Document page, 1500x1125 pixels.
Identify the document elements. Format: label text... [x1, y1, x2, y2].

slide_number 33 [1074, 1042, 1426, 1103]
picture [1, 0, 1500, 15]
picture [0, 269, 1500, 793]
==*==
Nothing in the data may be left out; copy every line exactly.

Document page, 1500x1125 pixels.
Identify the document elements. Format: label text... [x1, y1, x2, y2].

slide_number 33 [1074, 1042, 1426, 1103]
picture [1, 0, 1500, 15]
picture [0, 269, 1500, 793]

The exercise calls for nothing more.